Does this knob evenly add 40 to both filters (making like Y10-M50 into Y50-M90)?
Or does this know transforms the colorhead with 130M scale into a 170M scale?

DurstM605Extra.jpg

thanks.
 
I have a similar knob on my Durst M305 Colour head --it puts in RED as Yellow+Magenta in equal amounts equals RED -- so 40Y+40M = 40Red.
 
It is probably meant to be used as orange mask when printing from unmasked colour negative film.
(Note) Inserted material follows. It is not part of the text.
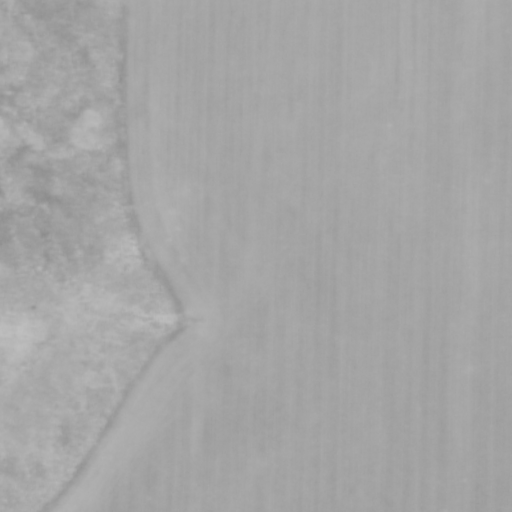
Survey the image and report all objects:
crop: (317, 260)
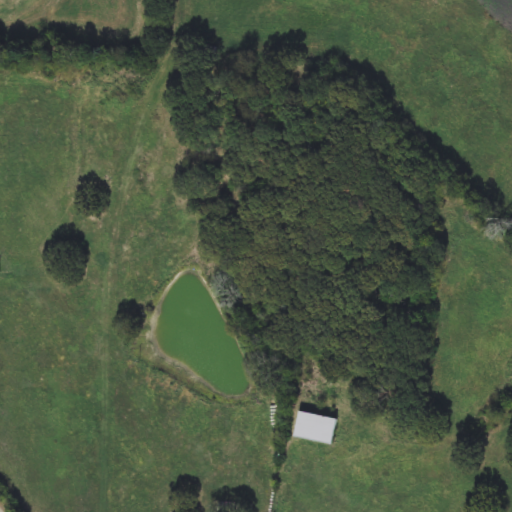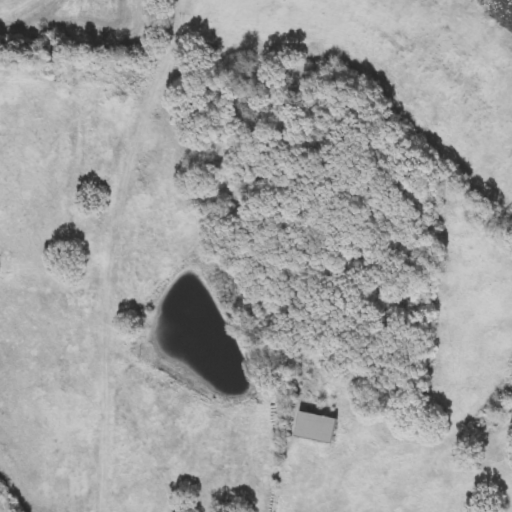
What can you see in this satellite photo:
road: (0, 511)
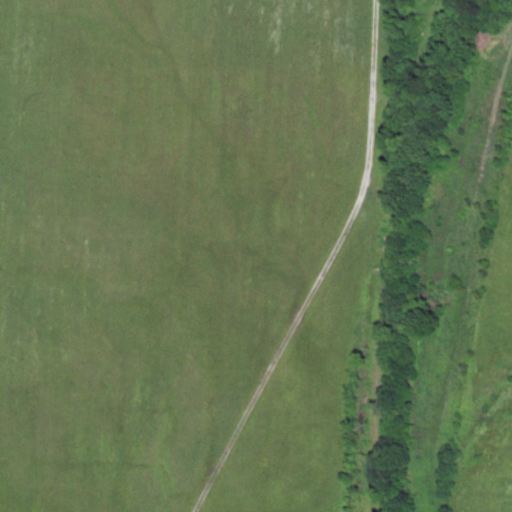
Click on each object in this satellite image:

At least that's what I've been using it for on an L1200.
 
hm, it seems (from the documentation) it puts an additional 40Y and 20M filter (on top of the normal filtering?) if the 130 filtering is not sufficient.
so, how do the grades work then. do i follow the 130M or 170M guidelines?
 
hm, it seems (from the documentation) it puts an additional 40Y and 20M filter (on top of the normal filtering?) if the 130 filtering is not sufficient.
so, how do the grades work then. do i follow the 130M or 170M guidelines?

You don't want to use the supplemental red filter with B&W materials.
 
To the paper, yellow and magenta filtration together produce neutral density. However, since the filter is not equal yellow and magenta is going to be confusing to use it as a ND filter because it will alter the contrast a little, in addition to cutting back the light intensity.
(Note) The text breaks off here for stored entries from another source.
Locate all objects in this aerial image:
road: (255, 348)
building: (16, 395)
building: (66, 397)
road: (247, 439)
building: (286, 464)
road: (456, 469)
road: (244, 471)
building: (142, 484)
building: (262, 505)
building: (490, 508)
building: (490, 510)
Some interesting possibilities:
1) Put an ILFORD #5 in its place if you feel the maximum magenta is not as good as the ILFORD #5. Then swing that into place (instead of the MAGENTA filter) when you need maximum contrast.
2) A fellow on the LF forum with an 8x10 Durst put a YELLOW filter in its place. Now he can split grade print without twisting dials. He has MAGENTA set on MAXIMUM. The "WHITE LIGHT" is now the MAGENTA ON/OFF lever and takes the MAGENTA away quickly. The "SUPLEMENTAL FILTER" lever swings the YELLOW in and out quickly.
3) Or just ignore it if you print only B&W.
 
Thanks IC

To the paper, yellow and magenta filtration together produce neutral density. However, since the filter is not equal yellow and magenta is going to be confusing to use it as a ND filter because it will alter the contrast a little, in addition to cutting back the light intensity.
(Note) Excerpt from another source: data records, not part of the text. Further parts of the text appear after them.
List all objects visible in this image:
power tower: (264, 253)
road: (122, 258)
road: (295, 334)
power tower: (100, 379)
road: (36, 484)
Some interesting possibilities:
1) Put an ILFORD #5 in its place if you feel the maximum magenta is not as good as the ILFORD #5. Then swing that into place (instead of the MAGENTA filter) when you need maximum contrast.
2) A fellow on the LF forum with an 8x10 Durst put a YELLOW filter in its place. Now he can split grade print without twisting dials. He has MAGENTA set on MAXIMUM. The "WHITE LIGHT" is now the MAGENTA ON/OFF lever and takes the MAGENTA away quickly. The "SUPLEMENTAL FILTER" lever swings the YELLOW in and out quickly.
3) Or just ignore it if you print only B&W.

Thanks IC for the excellent suggestions. The split-printing idea is genius!
 
so if i get it right, this additional filter is only intended for color-printing.
thanks for the insight.

so actually, the B.Filter is just a standard Grade II - filter.

DurstM605C-grades-B.Filter.jpg
 
Since most multigrade paper is about grade #2, most multigrade #2 filters function like a neutral density filter so the printing times match the other grades.